My house was burgled once; somebody came in and stole stuff. He took money, and we could not give tuppence about that, but he also took my wife’s engagement ring, which had been a gift from her grandmother, and her grandmother’s brooch, within which there were two little cameo pictures of her and her husband when they were young—irreplaceable. Alongside the stories of the great works of art and treasures, which command their own logic and evidence, we must not forget that what particularly violates those from whom objects are taken is the loss of the personal items, the things that matter for everyday living, family memories and things like that. It is the great and the small. It is the mere act of violation that we need to do whatever we can to offer restitution to.
I said that this should have been the shortest speech, and perhaps that is where I should finish, but there is one thing that I feel I must say. I buy into the thinking of the noble Lords, Lord Polak and Lord Pickles, about the monument. But in the name of frankness, I have to say that it is the right idea in the wrong place. I could not sit through the debate and not say that. I will offer some words of explanation.
Pretty much exactly 50 years ago, I left these shores to travel and spend the first of my 10 years in Haiti. My experience there changed my life and my understanding of life in its entirety. I became aware of the evils of the slave trade. I am so pleased that the noble Baroness, Lady Deech, mentioned that. Millions of people taken from the western shores of Africa to end up in what was called the New World lost their lives, were forced into slavery and had no possessions that could be stolen, except their liberty and energy. It was this building that fathered the debates that led to the end of slavery in the British Empire. If the University of Cambridge is looking at the sources of its wealth, let anyone do an inventory of the wealth of this nation that depended on the deprivation of liberty of those slaves.
The plight of people shipped against their will— 150 years’ worth—tearing them from their families and leaving them to die in foreign territory has remained on my mind. Is the argument that the right place for the atrocities of the 1930s and 1940s is alongside the building within which those debates took place? I see a questioning look from the noble Lord, Lord Pickles, but I thought I heard him say that it should be alongside Parliament.

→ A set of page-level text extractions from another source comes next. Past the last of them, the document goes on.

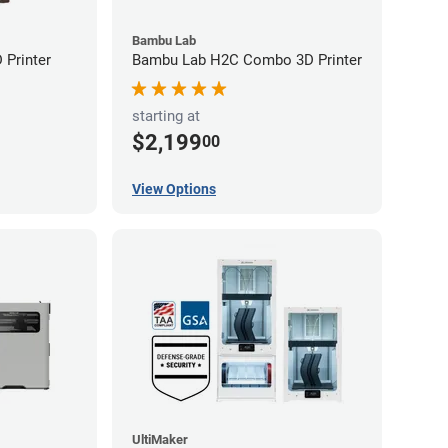
Bambu Lab
Printer
Bambu Lab H2C Combo 3D Printer
starting at
$2,199
00
View Options
UltiMaker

The noble Lord is most generous and I was enjoying and have a lot of sympathy with what he was saying. That is why I said that people within this building—the legislatures—have a choice. They can either oppress or protect. During the 19th century, they chose to oppress. That is why it is important because we must always be vigilant. It was, after all, a compliant legislature that introduced the Nuremberg laws. That is why I deliberately said that there was a choice.
I am grateful for that. Choices were made within this Parliament about the plight of slaves. Therefore, a monument could possibly be built to talk about the deprivations, destitution and suffering of slaves, but there is not room for two such monuments in the same place. That is all I am saying. I really do not want to be heard as having one iota of opposition to the idea, but I felt it incumbent on me, since I feel it in my deepest heart, to say that I suspect that I would side with those who feel that this is not the right place.
As far as the Bill is concerned, we must pass it and do so with good will, and hope that it has some of the outcomes and effects that have been hinted at from the speeches we have heard from the Floor of this House today.